Requirement:
For this exercise, reproduce the entries below exactly, but only from the line containing "0.042<sup>***</sup> | 0.03<sup>***</sup> |" through the line containing "Yes | Yes | Yes |", both included.

'''

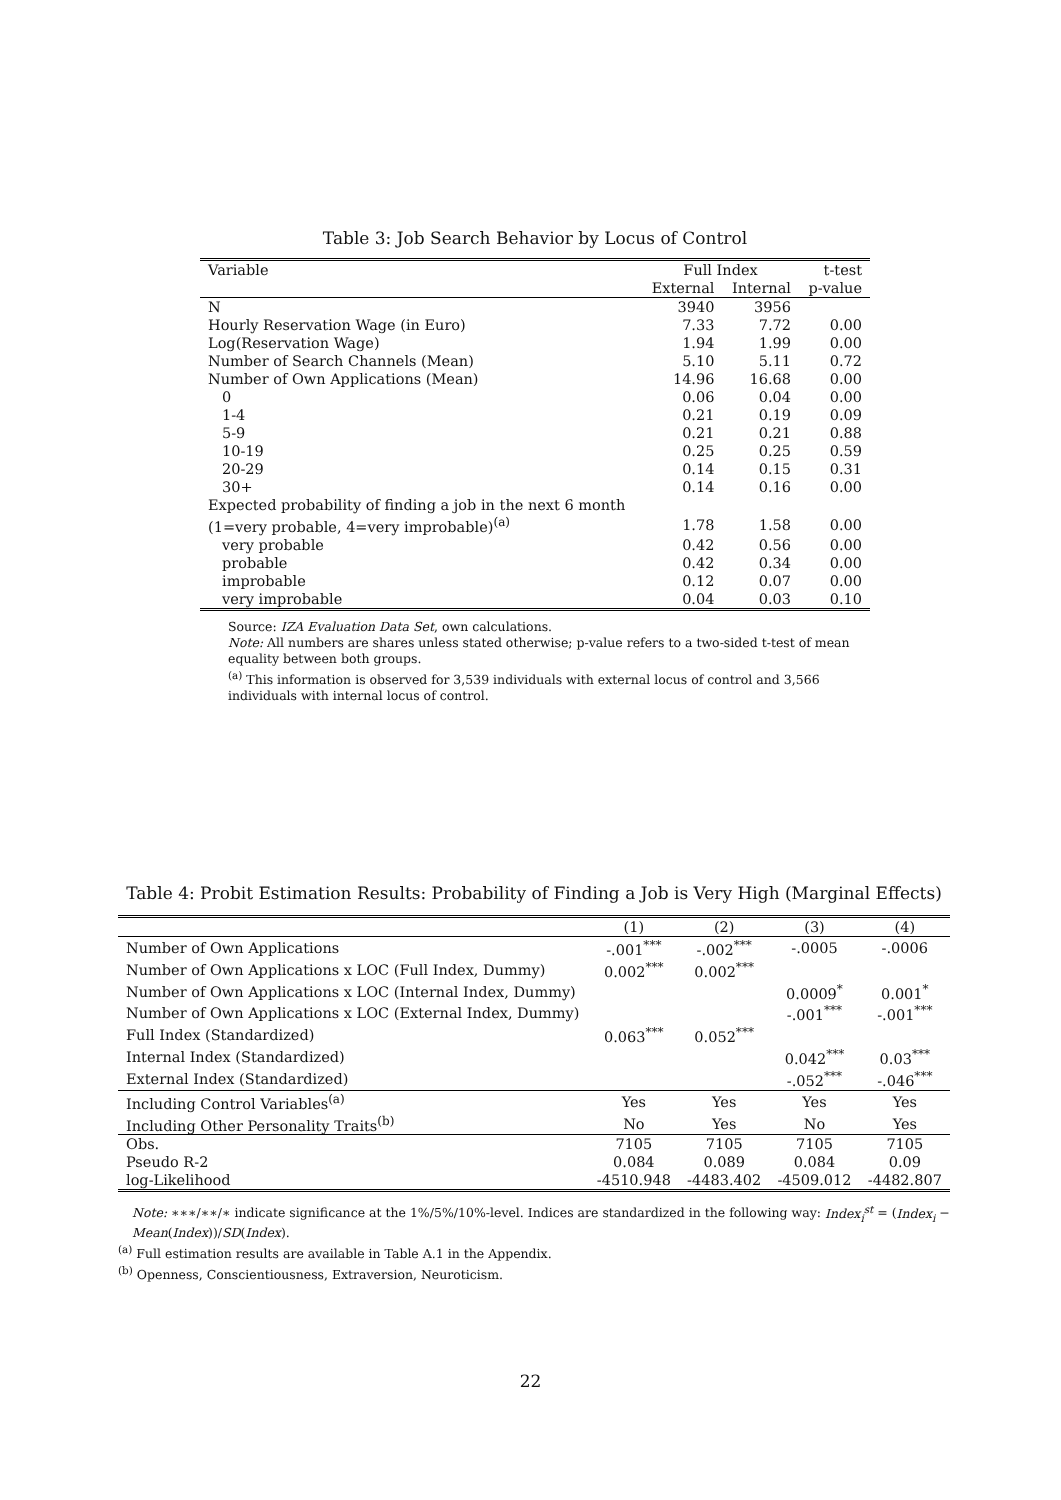Table 3: Job Search Behavior by Locus of Control
| Variable | Full Index | | t-test |
| --- | --- | --- | --- |
| | External | Internal | p-value |
| N | 3940 | 3956 | |
| Hourly Reservation Wage (in Euro) | 7.33 | 7.72 | 0.00 |
| Log(Reservation Wage) | 1.94 | 1.99 | 0.00 |
| Number of Search Channels (Mean) | 5.10 | 5.11 | 0.72 |
| Number of Own Applications (Mean) | 14.96 | 16.68 | 0.00 |
| 0 | 0.06 | 0.04 | 0.00 |
| 1-4 | 0.21 | 0.19 | 0.09 |
| 5-9 | 0.21 | 0.21 | 0.88 |
| 10-19 | 0.25 | 0.25 | 0.59 |
| 20-29 | 0.14 | 0.15 | 0.31 |
| 30+ | 0.14 | 0.16 | 0.00 |
| Expected probability of finding a job in the next 6 month | | | |
| (1=very probable, 4=very improbable)<sup>(a)</sup> | 1.78 | 1.58 | 0.00 |
| very probable | 0.42 | 0.56 | 0.00 |
| probable | 0.42 | 0.34 | 0.00 |
| improbable | 0.12 | 0.07 | 0.00 |
| very improbable | 0.04 | 0.03 | 0.10 |
Source: IZA Evaluation Data Set, own calculations.
Note: All numbers are shares unless stated otherwise; p-value refers to a two-sided t-test of mean equality between both groups.
<sup>(a)</sup> This information is observed for 3,539 individuals with external locus of control and 3,566 individuals with internal locus of control.
Table 4: Probit Estimation Results: Probability of Finding a Job is Very High (Marginal Effects)
| | (1) | (2) | (3) | (4) |
| --- | --- | --- | --- | --- |
| Number of Own Applications | -.001<sup>***</sup> | -.002<sup>***</sup> | -.0005 | -.0006 |
| Number of Own Applications x LOC (Full Index, Dummy) | 0.002<sup>***</sup> | 0.002<sup>***</sup> | | |
| Number of Own Applications x LOC (Internal Index, Dummy) | | | 0.0009<sup>*</sup> | 0.001<sup>*</sup> |
| Number of Own Applications x LOC (External Index, Dummy) | | | -.001<sup>***</sup> | -.001<sup>***</sup> |
| Full Index (Standardized) | 0.063<sup>***</sup> | 0.052<sup>***</sup> | | |
| Internal Index (Standardized) | | | 0.042<sup>***</sup> | 0.03<sup>***</sup> |
| External Index (Standardized) | | | -.052<sup>***</sup> | -.046<sup>***</sup> |
| Including Control Variables<sup>(a)</sup> | Yes | Yes | Yes | Yes |
| Including Other Personality Traits<sup>(b)</sup> | No | Yes | No | Yes |
| Obs. | 7105 | 7105 | 7105 | 7105 |
| Pseudo R-2 | 0.084 | 0.089 | 0.084 | 0.09 |
| log-Likelihood | -4510.948 | -4483.402 | -4509.012 | -4482.807 |
Note: ∗∗∗/∗∗/∗ indicate significance at the 1%/5%/10%-level. Indices are standardized in the following way: Index<sub>i</sub><sup>st</sup> = (Index<sub>i</sub> − Mean(Index))/SD(Index).
<sup>(a)</sup> Full estimation results are available in Table A.1 in the Appendix.
<sup>(b)</sup> Openness, Conscientiousness, Extraversion, Neuroticism.
22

'''

Task response:
| Internal Index (Standardized) | | | 0.042<sup>***</sup> | 0.03<sup>***</sup> |
| External Index (Standardized) | | | -.052<sup>***</sup> | -.046<sup>***</sup> |
| Including Control Variables<sup>(a)</sup> | Yes | Yes | Yes | Yes |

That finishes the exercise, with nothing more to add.